Dans son dernier livre – « Le choc des incultures » - Francis Balle plaide pour un équilibre entre les différentes cultures. Surtout, il défend la culture classique. Un plaidoyer qui concerne aussi le monde de l’entreprise.

L'inculture dans l'entreprise commence avec les fautes d'orthographe

Francis Balle est un expert reconnu des médias. Cet ancien membre du Conseil supérieur de l’audiovisuel (CSA) prépare la 17ème édition de son manuel « Médias et société ».

Son dernier ouvrage – « Le choc des incultures. Les vrais perdants de l’hypermodernité » – s’éloigne quelque peu du sujet habituel de l’auteur. Quel est son propos ?

Tout d’abord, il défend l’idée qu’avec le XXIe siècle nous sommes entrés dans un autre monde. La modernité a été dopée par deux événements majeurs : la mondialisation économique, consécutive à la chute du rideau de fer, et la révolution numérique. Pour l’auteur, nous sommes désormais dans l’hypermodernité.
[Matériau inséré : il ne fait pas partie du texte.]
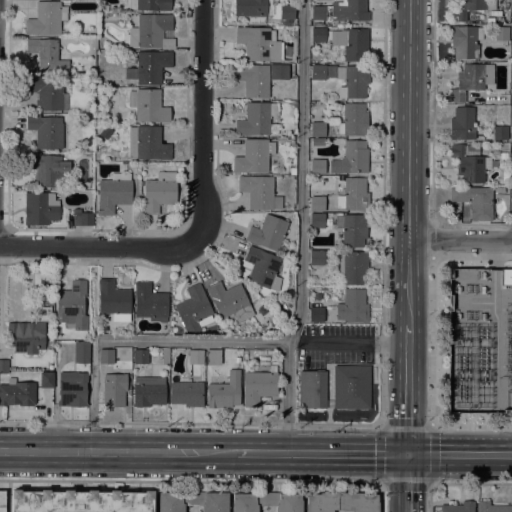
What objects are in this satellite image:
building: (152, 4)
building: (150, 5)
building: (249, 7)
building: (464, 8)
building: (466, 8)
building: (253, 9)
building: (348, 10)
building: (349, 10)
building: (287, 11)
building: (287, 11)
building: (317, 12)
building: (318, 13)
building: (43, 18)
building: (46, 18)
building: (150, 31)
building: (151, 31)
building: (500, 32)
building: (501, 33)
building: (317, 34)
building: (345, 41)
building: (464, 41)
building: (465, 41)
building: (258, 43)
building: (259, 43)
building: (350, 43)
building: (45, 54)
building: (46, 54)
building: (149, 66)
building: (150, 66)
building: (278, 71)
building: (280, 71)
building: (317, 71)
building: (318, 72)
building: (252, 79)
building: (253, 79)
building: (467, 80)
building: (353, 81)
building: (355, 81)
building: (468, 81)
building: (46, 92)
building: (47, 93)
building: (147, 105)
building: (148, 105)
road: (433, 111)
building: (256, 118)
building: (354, 118)
building: (253, 119)
road: (202, 120)
building: (354, 120)
building: (461, 123)
building: (462, 123)
building: (316, 128)
building: (318, 129)
building: (45, 131)
building: (46, 131)
building: (105, 132)
building: (499, 132)
building: (500, 132)
building: (318, 142)
building: (146, 143)
building: (147, 143)
building: (503, 155)
building: (253, 156)
building: (253, 156)
building: (350, 157)
building: (351, 158)
road: (410, 161)
building: (471, 162)
building: (467, 163)
building: (316, 165)
building: (317, 166)
building: (47, 169)
building: (47, 169)
building: (292, 170)
building: (505, 175)
building: (256, 190)
building: (158, 191)
building: (159, 191)
building: (114, 192)
building: (259, 192)
building: (355, 193)
building: (111, 194)
building: (352, 194)
building: (473, 200)
building: (475, 200)
building: (276, 202)
building: (315, 203)
building: (317, 203)
building: (39, 207)
building: (40, 208)
road: (382, 212)
building: (81, 217)
building: (81, 217)
building: (316, 220)
building: (317, 220)
road: (299, 227)
building: (351, 229)
building: (352, 229)
building: (266, 232)
building: (267, 232)
road: (431, 241)
road: (461, 242)
road: (99, 246)
building: (315, 257)
building: (317, 257)
building: (261, 267)
building: (351, 267)
building: (353, 267)
building: (262, 268)
building: (505, 276)
building: (506, 277)
building: (112, 300)
building: (114, 300)
building: (228, 300)
building: (229, 301)
building: (149, 302)
building: (150, 303)
building: (72, 304)
building: (72, 305)
building: (273, 305)
building: (351, 305)
building: (353, 306)
road: (0, 307)
building: (192, 308)
building: (193, 309)
building: (315, 313)
building: (316, 314)
building: (24, 336)
building: (26, 336)
power substation: (481, 339)
building: (498, 339)
road: (194, 342)
road: (348, 343)
road: (432, 343)
building: (80, 352)
building: (81, 352)
building: (105, 355)
building: (139, 355)
building: (106, 356)
building: (141, 356)
building: (192, 356)
building: (213, 356)
building: (195, 357)
building: (3, 366)
building: (336, 372)
building: (46, 378)
building: (46, 379)
building: (259, 384)
building: (257, 385)
building: (350, 386)
building: (351, 386)
building: (71, 388)
road: (409, 388)
building: (72, 389)
building: (113, 389)
building: (114, 389)
building: (311, 389)
building: (312, 389)
building: (148, 390)
building: (223, 391)
building: (225, 391)
building: (499, 391)
building: (17, 392)
building: (17, 393)
building: (185, 393)
building: (187, 393)
building: (148, 394)
road: (190, 422)
road: (433, 425)
road: (472, 425)
road: (119, 452)
road: (323, 453)
traffic signals: (408, 454)
road: (460, 454)
road: (190, 480)
road: (407, 483)
road: (472, 484)
road: (381, 496)
road: (430, 497)
building: (1, 500)
building: (2, 500)
building: (79, 501)
building: (80, 501)
building: (191, 501)
building: (192, 502)
building: (266, 502)
building: (266, 502)
building: (340, 502)
building: (341, 502)
building: (457, 507)
building: (458, 507)
building: (491, 507)
building: (492, 507)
Cette hypermodernité est, entre autre, marquée par une concurrence, une rivalité, entre les différentes cultures. Aujourd’hui, la culture scientifique et technique et la culture médiatique semblent prendre le dessus. Elles sont alliées pour fournir « l’industrie et les divertissements modernes ». Elles ont « le culte du présent, jusqu’à son obsession, le présentisme ».

De l’autre côté du spectre, il y a les perdants de l’hypermodernité : les cultures populaires, « celles qui s’inscrivent à l’intérieur des frontières d’un terroir, transmises de génération en génération ». Et puis, LA culture, « la seule légitime, la seule méritant cette appellation aux yeux des artistes, des écrivains, des historiens ou des philosophes ».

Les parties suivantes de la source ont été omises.